-- Start of Document --

A Global View: An Art Critic’s Perspective on International Trends
Editor’s Note: Edward Rubin, an ARTES magazine contributing editor, returns from Eastern Europe and the International Art Critic Association’s meeting there, with a brief overview on the state of the arts in many corners of the world. Along with his own reporting, he has organized a series of feature articles by some of the prominent speakers at that meeting, to appear on the ‘pages’ of ARTESmagazine.com.
Every year for the last 46, the International Art Critics Association (AICA) with 4,600 members from over 61 countries, holds a Congress in a different country. Hosted by the participating cities, the international attendees are wined, dined, treated to tours by the participating city, regaled by a keynote speaker, feted by surprising personages, and treated to panels and Power Point presentations by top art writers and critics from around the world. Last year the Congress was held in Zurich, with a post-congress visit to Documenta, the renowned contemporary art fair, held every five years in Kassel, Germany. In 2015, the city of Seoul and Suwon, South Korea, will be hosting the Congress. artes fine arts magazine
This year’s Congress—“XLVI AICA International Congress,Slovakia 2013”— took place in Kosice, Bratislava, and Zilina (September 19-29), was organized and chaired by Juraj Carney, the President of AICA Slovakia. Organizing the 46th International Congress of AICA may be regarded as the culmination of roughly sixty years of effort by a young discipline—Slovak art criticism—to communicate fine art to our own society, as well as to the international community, and thereby raise its artistic and intellectual level.
After the Communist Party seized power in Czechoslovakia in February 1948, the city became part of the Soviet Eastern Bloc for the next twenty years. In 1968, after the unsuccessful Czechoslovak attempt to liberalize the Communist regime, the city was occupied by Warsaw Pact troops. Shortly thereafter, it became capital of the Slovak Socialist Republic, one of the two states of the federalized Czechoslovakia.The AICA Congress was last held in 1966, in Prague, the capital city of Czechoslovakia. Only its secondary offshoot took place in Bratislava, but that part has become legendary. Many world-ranking critics, headed by Pierre Restany, instead of attending an event presenting the official notion of contemporary art as found in the halls of hidebound institutions, took part instead in Alex Mlynár?ik’s “counter-event”, which was held in public toilets. This event underlined the duality of the contemporary cultural situation, – official and alternative – a model which survived through subsequent decades in various modifications.

-- End of Document --

# [Description of the task]
Duplicate the part of the article on the art critics' congress starting with "A Global View: An" and going on through "the ‘pages’ of ARTESmagazine.com.". These rows have no connection to the article on the art critics' congress.

-- Start of Raw records --

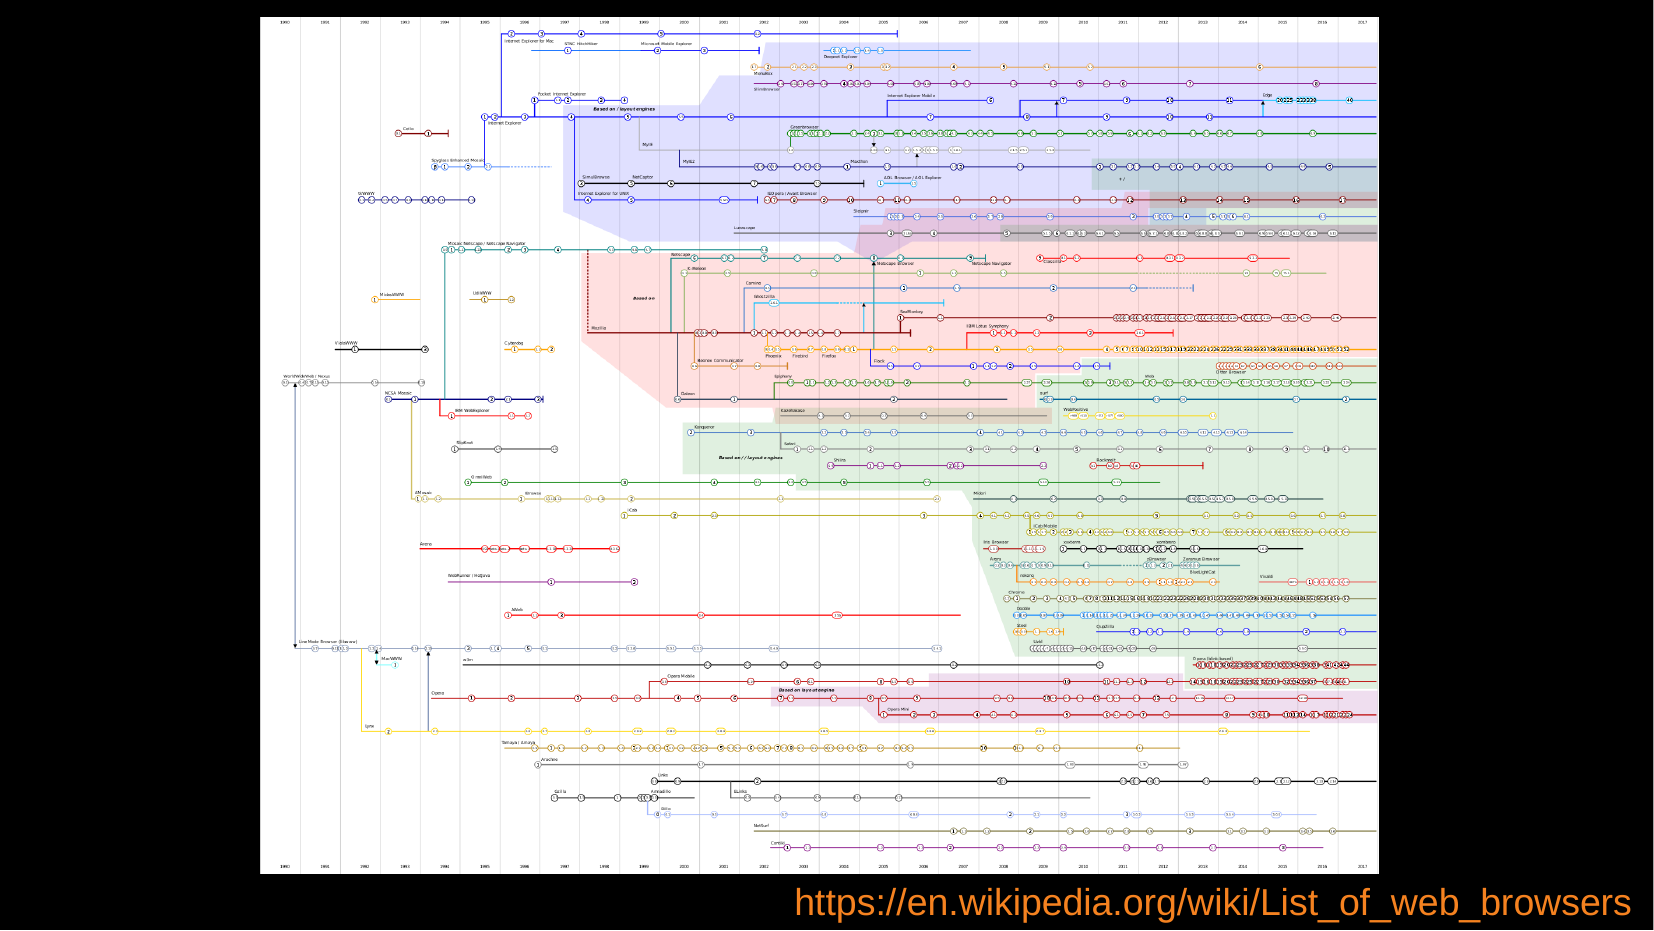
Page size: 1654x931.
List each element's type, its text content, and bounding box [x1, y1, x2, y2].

text_box https://en.wikipedia.org/wiki/List_of_web_browsers [779, 874, 1654, 931]
picture [260, 17, 1379, 875]
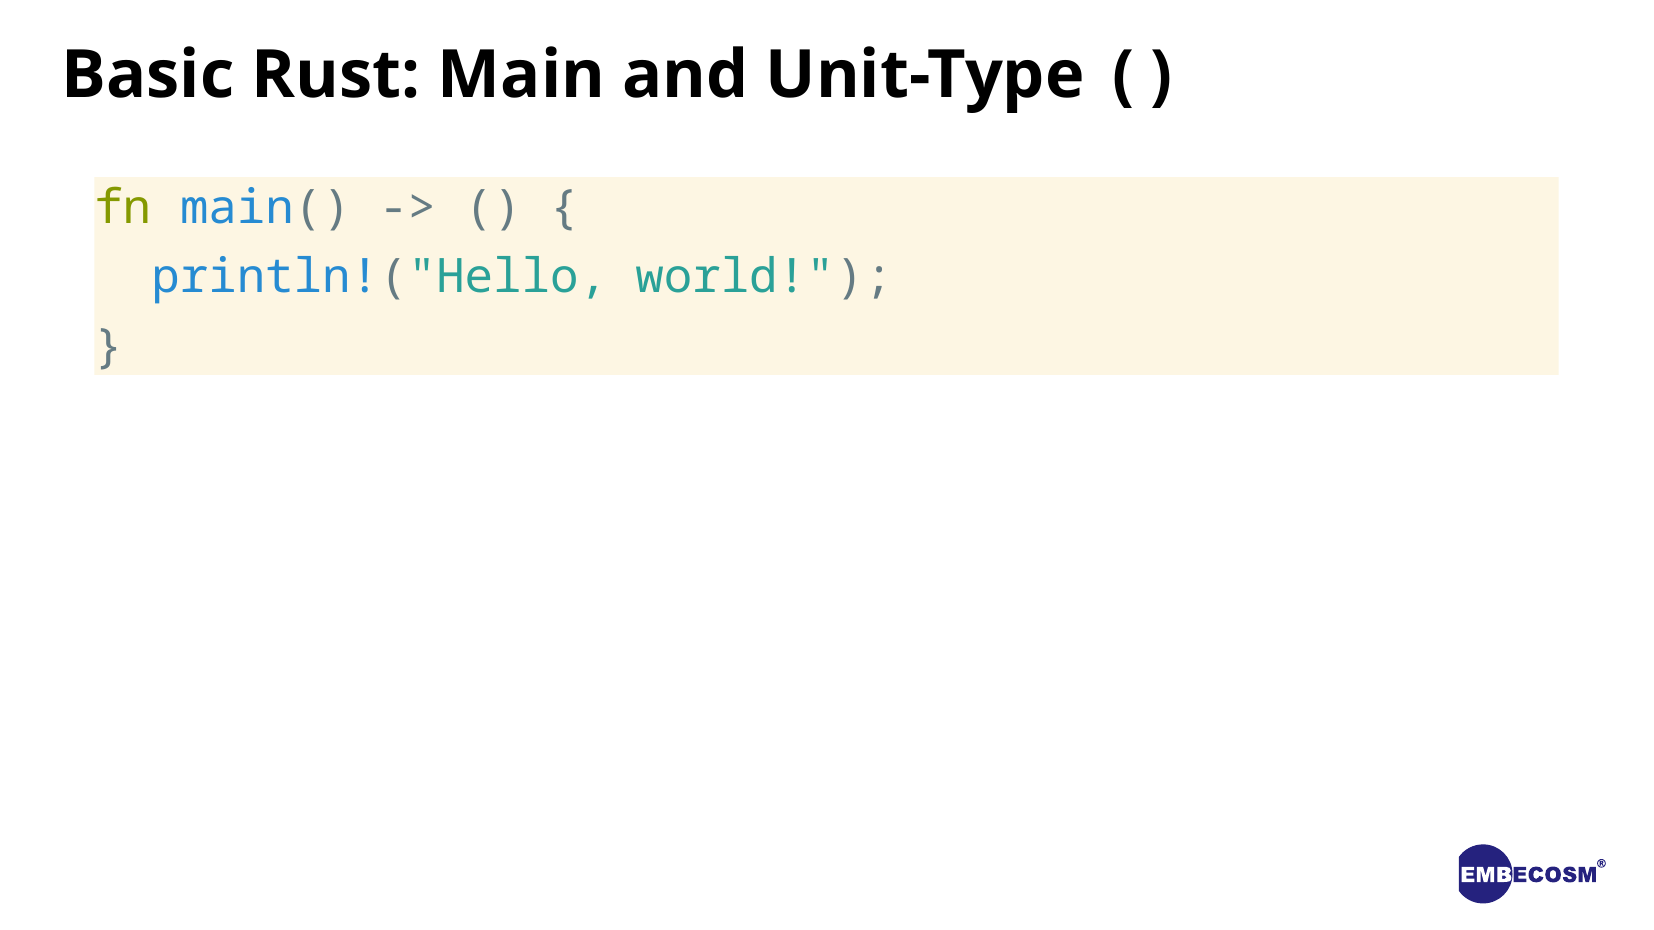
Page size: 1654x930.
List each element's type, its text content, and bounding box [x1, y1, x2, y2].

list fn main() -> () { println!("Hello, world!"); } [94, 177, 1559, 375]
title Basic Rust: Main and Unit-Type () [47, 26, 1606, 178]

-- End of Raw records --

# [Solution to the exercise]
A Global View: An Art Critic’s Perspective on International Trends
Editor’s Note: Edward Rubin, an ARTES magazine contributing editor, returns from Eastern Europe and the International Art Critic Association’s meeting there, with a brief overview on the state of the arts in many corners of the world. Along with his own reporting, he has organized a series of feature articles by some of the prominent speakers at that meeting, to appear on the ‘pages’ of ARTESmagazine.com.